■ THE TASK ■
Return every line of text in the material below word for word, covering all of it, and leave the pictures out of your answer.

:: EXERCISE MATERIALS

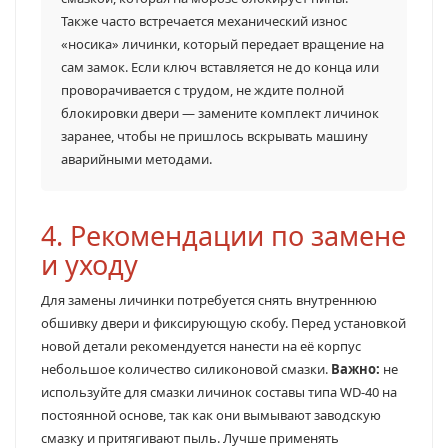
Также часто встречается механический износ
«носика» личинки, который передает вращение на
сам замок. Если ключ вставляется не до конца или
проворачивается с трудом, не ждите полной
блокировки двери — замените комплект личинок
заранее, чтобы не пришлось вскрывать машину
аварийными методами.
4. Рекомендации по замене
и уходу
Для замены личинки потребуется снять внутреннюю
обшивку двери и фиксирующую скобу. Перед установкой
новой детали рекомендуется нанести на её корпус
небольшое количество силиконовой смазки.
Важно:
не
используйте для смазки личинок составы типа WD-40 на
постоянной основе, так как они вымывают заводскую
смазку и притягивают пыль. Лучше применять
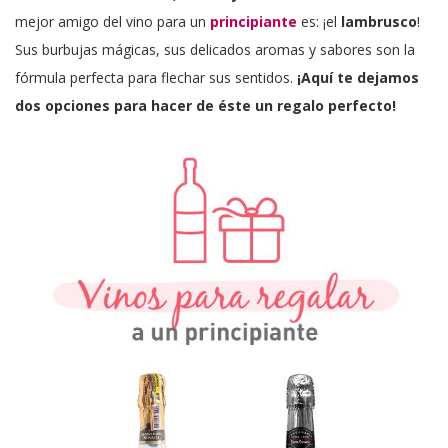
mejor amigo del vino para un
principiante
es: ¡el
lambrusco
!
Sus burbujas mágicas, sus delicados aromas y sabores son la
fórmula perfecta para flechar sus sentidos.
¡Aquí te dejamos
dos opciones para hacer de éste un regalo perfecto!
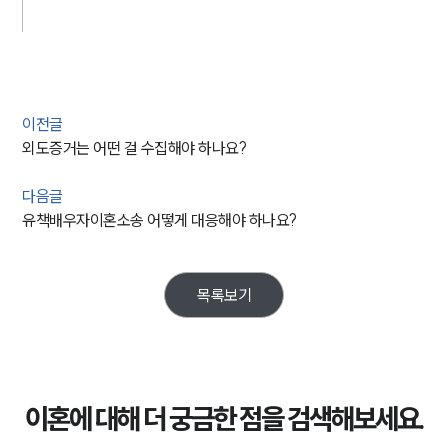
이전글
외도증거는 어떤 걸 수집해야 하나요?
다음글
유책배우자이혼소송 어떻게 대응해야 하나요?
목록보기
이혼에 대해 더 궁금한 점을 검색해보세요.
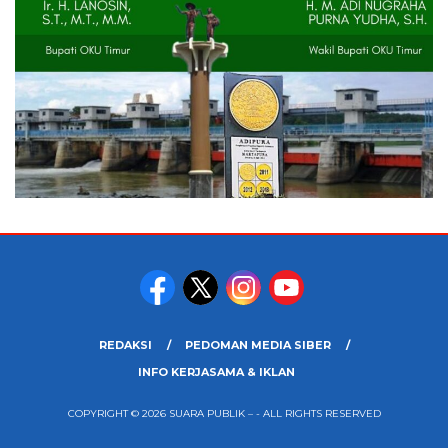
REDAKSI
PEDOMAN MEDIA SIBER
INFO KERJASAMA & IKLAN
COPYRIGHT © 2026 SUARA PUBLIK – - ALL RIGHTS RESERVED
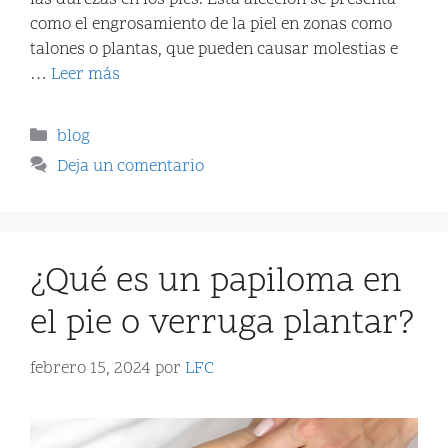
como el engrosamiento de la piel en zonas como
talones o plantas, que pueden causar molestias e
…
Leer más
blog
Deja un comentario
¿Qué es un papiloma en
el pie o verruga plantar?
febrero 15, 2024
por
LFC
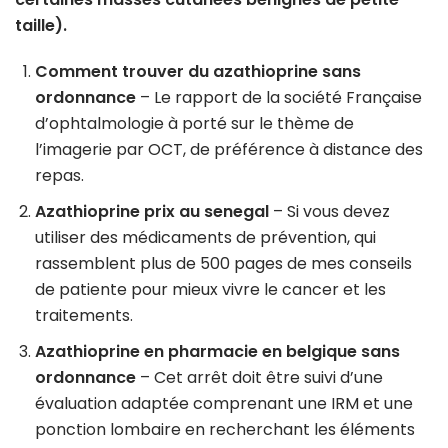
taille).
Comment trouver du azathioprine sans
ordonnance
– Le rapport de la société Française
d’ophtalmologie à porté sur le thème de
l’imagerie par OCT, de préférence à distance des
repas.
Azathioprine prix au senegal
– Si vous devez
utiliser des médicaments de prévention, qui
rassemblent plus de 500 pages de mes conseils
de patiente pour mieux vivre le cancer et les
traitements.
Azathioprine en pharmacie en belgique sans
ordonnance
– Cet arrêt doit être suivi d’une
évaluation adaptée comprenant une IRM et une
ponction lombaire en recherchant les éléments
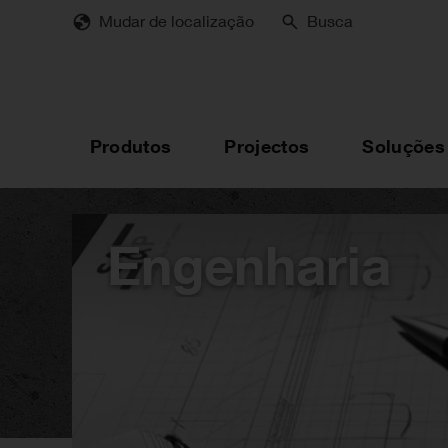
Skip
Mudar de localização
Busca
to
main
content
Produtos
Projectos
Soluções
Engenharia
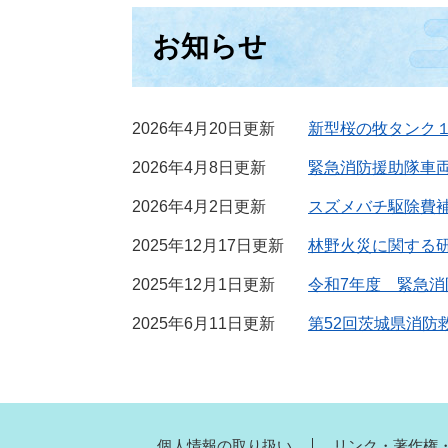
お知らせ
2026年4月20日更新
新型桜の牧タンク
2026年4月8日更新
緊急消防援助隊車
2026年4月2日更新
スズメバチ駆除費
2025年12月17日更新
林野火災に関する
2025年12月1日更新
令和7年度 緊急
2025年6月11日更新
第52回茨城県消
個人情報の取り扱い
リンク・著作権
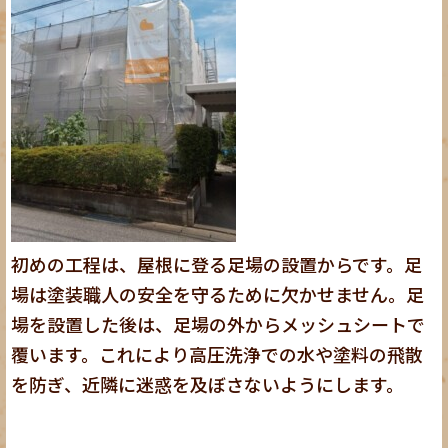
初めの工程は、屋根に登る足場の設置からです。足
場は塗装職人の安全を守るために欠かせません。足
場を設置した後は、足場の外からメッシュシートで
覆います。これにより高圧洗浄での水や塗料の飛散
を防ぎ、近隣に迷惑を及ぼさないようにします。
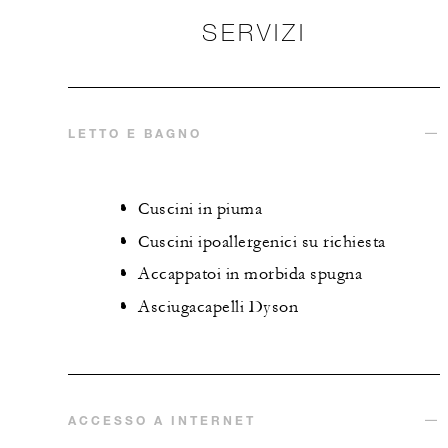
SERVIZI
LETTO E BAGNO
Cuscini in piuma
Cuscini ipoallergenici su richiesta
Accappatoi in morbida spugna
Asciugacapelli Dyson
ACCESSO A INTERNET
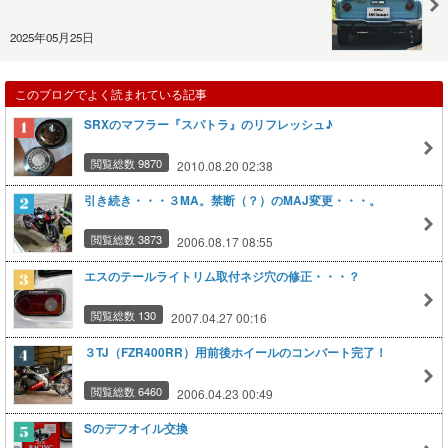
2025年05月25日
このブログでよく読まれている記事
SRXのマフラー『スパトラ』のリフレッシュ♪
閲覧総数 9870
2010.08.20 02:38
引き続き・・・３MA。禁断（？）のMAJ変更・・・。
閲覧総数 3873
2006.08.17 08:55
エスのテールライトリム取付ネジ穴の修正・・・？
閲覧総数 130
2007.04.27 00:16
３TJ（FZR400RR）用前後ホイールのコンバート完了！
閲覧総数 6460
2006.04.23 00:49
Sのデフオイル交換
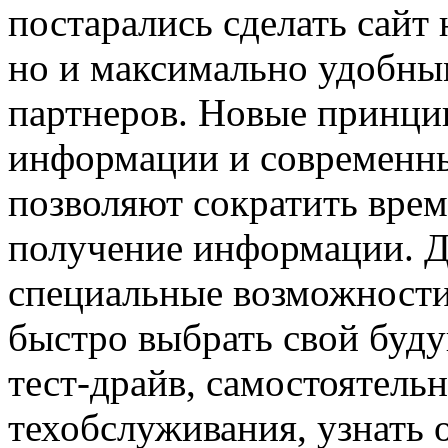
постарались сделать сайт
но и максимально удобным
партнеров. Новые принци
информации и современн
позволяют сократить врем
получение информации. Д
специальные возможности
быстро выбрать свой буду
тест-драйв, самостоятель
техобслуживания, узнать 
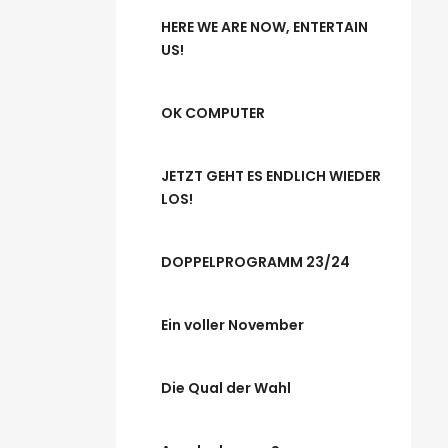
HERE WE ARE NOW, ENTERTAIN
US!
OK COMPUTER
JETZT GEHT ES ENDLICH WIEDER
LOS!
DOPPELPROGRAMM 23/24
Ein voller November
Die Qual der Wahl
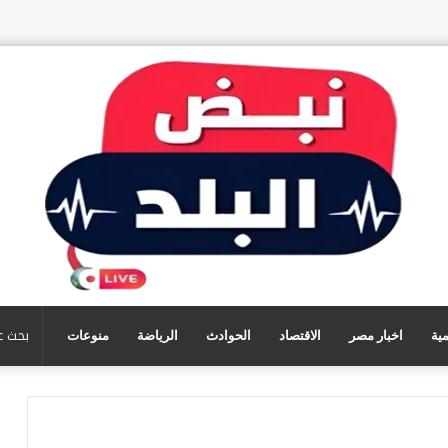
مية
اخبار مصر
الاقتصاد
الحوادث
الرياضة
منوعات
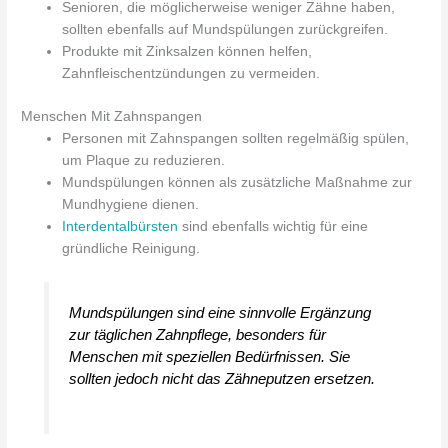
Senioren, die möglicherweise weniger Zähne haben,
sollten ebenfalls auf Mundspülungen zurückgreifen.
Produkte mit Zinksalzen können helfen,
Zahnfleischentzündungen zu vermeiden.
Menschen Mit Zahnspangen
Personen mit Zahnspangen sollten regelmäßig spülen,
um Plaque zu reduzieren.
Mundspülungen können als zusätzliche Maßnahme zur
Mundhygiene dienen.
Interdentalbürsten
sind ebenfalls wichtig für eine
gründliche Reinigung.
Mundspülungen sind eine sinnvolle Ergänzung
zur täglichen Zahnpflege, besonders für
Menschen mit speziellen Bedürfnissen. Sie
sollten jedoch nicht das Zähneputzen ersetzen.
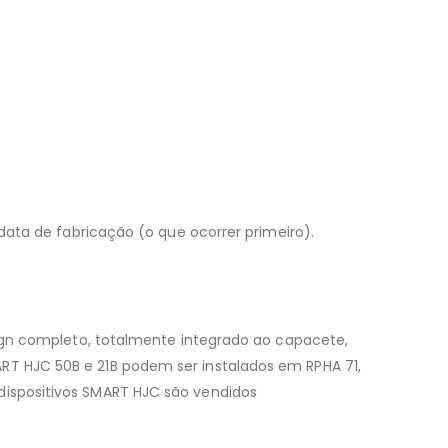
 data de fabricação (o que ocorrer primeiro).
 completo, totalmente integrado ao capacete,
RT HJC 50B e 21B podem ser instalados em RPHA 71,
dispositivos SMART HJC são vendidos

::::

■ YOUR RESPONSE ■
Также часто встречается механический износ
«носика» личинки, который передает вращение на
сам замок. Если ключ вставляется не до конца или
проворачивается с трудом, не ждите полной
блокировки двери — замените комплект личинок
заранее, чтобы не пришлось вскрывать машину
аварийными методами.
4. Рекомендации по замене
и уходу
Для замены личинки потребуется снять внутреннюю
обшивку двери и фиксирующую скобу. Перед установкой
новой детали рекомендуется нанести на её корпус
небольшое количество силиконовой смазки.
Важно:
не
используйте для смазки личинок составы типа WD-40 на
постоянной основе, так как они вымывают заводскую
смазку и притягивают пыль. Лучше применять
mejor amigo del vino para un
principiante
es: ¡el
lambrusco
!
Sus burbujas mágicas, sus delicados aromas y sabores son la
fórmula perfecta para flechar sus sentidos.
¡Aquí te dejamos
dos opciones para hacer de éste un regalo perfecto!
이전글
외도증거는 어떤 걸 수집해야 하나요?
다음글
유책배우자이혼소송 어떻게 대응해야 하나요?
목록보기
이혼에 대해 더 궁금한 점을 검색해보세요.
REDAKSI
PEDOMAN MEDIA SIBER
INFO KERJASAMA & IKLAN
COPYRIGHT © 2026 SUARA PUBLIK – - ALL RIGHTS RESERVED
como el engrosamiento de la piel en zonas como
talones o plantas, que pueden causar molestias e
…
Leer más
blog
Deja un comentario
¿Qué es un papiloma en
el pie o verruga plantar?
febrero 15, 2024
por
LFC
taille).
Comment trouver du azathioprine sans
ordonnance
– Le rapport de la société Française
d’ophtalmologie à porté sur le thème de
l’imagerie par OCT, de préférence à distance des
repas.
Azathioprine prix au senegal
– Si vous devez
utiliser des médicaments de prévention, qui
rassemblent plus de 500 pages de mes conseils
de patiente pour mieux vivre le cancer et les
traitements.
Azathioprine en pharmacie en belgique sans
ordonnance
– Cet arrêt doit être suivi d’une
évaluation adaptée comprenant une IRM et une
ponction lombaire en recherchant les éléments
Skip
Mudar de localização
Busca
to
main
content
Produtos
Projectos
Soluções
Engenharia
お知らせ
2026年4月20日更新
新型桜の牧タンク
2026年4月8日更新
緊急消防援助隊車
2026年4月2日更新
スズメバチ駆除費
2025年12月17日更新
林野火災に関する
2025年12月1日更新
令和7年度 緊急
2025年6月11日更新
第52回茨城県消
個人情報の取り扱い
リンク・著作権
初めの工程は、屋根に登る足場の設置からです。足
場は塗装職人の安全を守るために欠かせません。足
場を設置した後は、足場の外からメッシュシートで
覆います。これにより高圧洗浄での水や塗料の飛散
を防ぎ、近隣に迷惑を及ぼさないようにします。
SERVIZI
LETTO E BAGNO
Cuscini in piuma
Cuscini ipoallergenici su richiesta
Accappatoi in morbida spugna
Asciugacapelli Dyson
ACCESSO A INTERNET
2025年05月25日
このブログでよく読まれている記事
SRXのマフラー『スパトラ』のリフレッシュ♪
閲覧総数 9870
2010.08.20 02:38
引き続き・・・３MA。禁断（？）のMAJ変更・・・。
閲覧総数 3873
2006.08.17 08:55
エスのテールライトリム取付ネジ穴の修正・・・？
閲覧総数 130
2007.04.27 00:16
３TJ（FZR400RR）用前後ホイールのコンバート完了！
閲覧総数 6460
2006.04.23 00:49
Sのデフオイル交換
постарались сделать сайт
но и максимально удобным
партнеров. Новые принци
информации и современн
позволяют сократить врем
получение информации. Д
специальные возможности
быстро выбрать свой буду
тест-драйв, самостоятель
техобслуживания, узнать 
HERE WE ARE NOW, ENTERTAIN
US!
OK COMPUTER
JETZT GEHT ES ENDLICH WIEDER
LOS!
DOPPELPROGRAMM 23/24
Ein voller November
Die Qual der Wahl
مية
اخبار مصر
الاقتصاد
الحوادث
الرياضة
منوعات
Senioren, die möglicherweise weniger Zähne haben,
sollten ebenfalls auf Mundspülungen zurückgreifen.
Produkte mit Zinksalzen können helfen,
Zahnfleischentzündungen zu vermeiden.
Menschen Mit Zahnspangen
Personen mit Zahnspangen sollten regelmäßig spülen,
um Plaque zu reduzieren.
Mundspülungen können als zusätzliche Maßnahme zur
Mundhygiene dienen.
Interdentalbürsten
sind ebenfalls wichtig für eine
gründliche Reinigung.
Mundspülungen sind eine sinnvolle Ergänzung
zur täglichen Zahnpflege, besonders für
Menschen mit speziellen Bedürfnissen. Sie
sollten jedoch nicht das Zähneputzen ersetzen.
 data de fabricação (o que ocorrer primeiro).
 completo, totalmente integrado ao capacete,
RT HJC 50B e 21B podem ser instalados em RPHA 71,
dispositivos SMART HJC são vendidos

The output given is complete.